I'm a huge fan of the yepp. I believe many people have put it on the Kona, & I think you will find it does well.


----------



## rob_g_clarkson (Jun 1, 2012)

After several hours if Internet searching I think you may be right, thanks


----------



## evandy (Oct 3, 2012)

Sure. If you go look at the Big Dummy threads, you will see a lot of the Yepp. Xtracycle has re-branded the seat as the "Peapod," but it still comes in a Yepp box. It's a great seat, made from Croc-shoe plastic, so it holds up well and cleans easily. Right now I have 3 different bikes I can stick it on; our Big Dummy, and both my wife's and my standard bikes.
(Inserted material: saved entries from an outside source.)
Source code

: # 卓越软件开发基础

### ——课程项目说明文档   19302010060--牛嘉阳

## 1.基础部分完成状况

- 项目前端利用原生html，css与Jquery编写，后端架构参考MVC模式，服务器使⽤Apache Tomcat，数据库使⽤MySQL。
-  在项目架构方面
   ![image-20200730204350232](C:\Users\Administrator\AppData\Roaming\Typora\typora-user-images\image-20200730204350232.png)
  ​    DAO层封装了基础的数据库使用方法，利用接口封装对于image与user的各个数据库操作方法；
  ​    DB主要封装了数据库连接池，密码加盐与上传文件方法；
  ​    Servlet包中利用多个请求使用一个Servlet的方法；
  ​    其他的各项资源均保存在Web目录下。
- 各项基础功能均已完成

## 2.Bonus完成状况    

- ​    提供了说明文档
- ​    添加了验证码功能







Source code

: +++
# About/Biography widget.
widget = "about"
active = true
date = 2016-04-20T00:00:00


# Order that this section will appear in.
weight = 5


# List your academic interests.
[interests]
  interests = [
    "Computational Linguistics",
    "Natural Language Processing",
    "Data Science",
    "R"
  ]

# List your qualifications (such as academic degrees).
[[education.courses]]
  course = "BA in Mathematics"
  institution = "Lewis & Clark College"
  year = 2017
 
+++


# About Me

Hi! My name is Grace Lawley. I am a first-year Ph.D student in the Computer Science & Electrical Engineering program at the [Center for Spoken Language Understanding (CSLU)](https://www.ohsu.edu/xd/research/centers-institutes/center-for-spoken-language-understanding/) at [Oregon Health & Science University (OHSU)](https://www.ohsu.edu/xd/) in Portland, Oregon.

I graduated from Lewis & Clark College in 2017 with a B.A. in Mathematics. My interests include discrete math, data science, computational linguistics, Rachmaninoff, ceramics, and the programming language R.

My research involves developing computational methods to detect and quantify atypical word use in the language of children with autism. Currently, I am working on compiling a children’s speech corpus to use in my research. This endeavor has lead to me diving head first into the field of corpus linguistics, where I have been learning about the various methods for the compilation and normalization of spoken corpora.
I should note that there are 2 different versions of the seat; the "Yepp Maxi" and the "Yepp Maxi EasyFit." The only difference is how it attaches to the bike. The standard seat attaches to your seatpost. The Easy-Fit uses an "Easy Fit Window" which is apparently standard on many dutch bikes. But they sell an adapter which works perfectly for bolting to a cargo-bike deck. You can also have a welder friend weld a window into a Tubus Cargo (yes, I did this, it works great). if you don't want to put the adapter on a standard rack.

Being in the UK I'm not sure what's standard there, but you should have less trouble sourcing great Dutch/German bike parts that we do in the states!


----------



## mtb143 (Aug 26, 2007)

+1 for Yepp Maxi. I had to drill mounting holes through the Ute's wood deck for the adapter, but that's it. Smooth sailing for the last year.


----------



## rob_g_clarkson (Jun 1, 2012)

thanks guys... 

and mtb143; sounds like a plan! was hoping to keep my wooden deck in pristine condition and use an Xtracycle Ute Deck, but they don't seem to exist anymore...

:idea:i think i'll put a call out on here to see if anyone has a Ute deck they want to sell....


----------



## mtb143 (Aug 26, 2007)

Yeah, I was reticent to drill my wood deck too, but on the other hand it turned out well and I definitely prefer the wood to the plastic option. Hope you find what you're looking for!


----------



## cr500dom (Sep 17, 2013)

I took off the wood deck and mounted the 2 easy fit adaptors straight to the frame on my MinUte.
So I have 2 Yepp Maxi seats on the back now 

Its all still a bit high, so I may do a custom 7075 rear deck with the seats mounted straight to it, and then make the whole new deck + 2 seats quick release :thumbsup:


----------



## cr500dom (Sep 17, 2013)

A Pic of the first ride out on it


----------



## evandy (Oct 3, 2012)

Looks great!


----------



## gmats (Apr 15, 2005)

Sweet! Looks great! She's smiles and he's "what the heck?"


----------



## dustinxwhite (Jun 6, 2010)

*Yepp seat on a Kona MinUte?*

I just bought a 2015 MinUte, and would like to add a Yepp seat. Is the frame designed to have a Yepp easy fit adapter added, or did you need to create your own mechanism to attach the east fit adapters?



cr500dom said:


> I took off the wood deck and mounted the 2 easy fit adaptors straight to the frame on my MinUte.
> So I have 2 Yepp Maxi seats on the back now
> 
> Its all still a bit high, so I may do a custom 7075 rear deck with the seats mounted straight to it, and then make the whole new deck + 2 seats quick release :thumbsup:


----------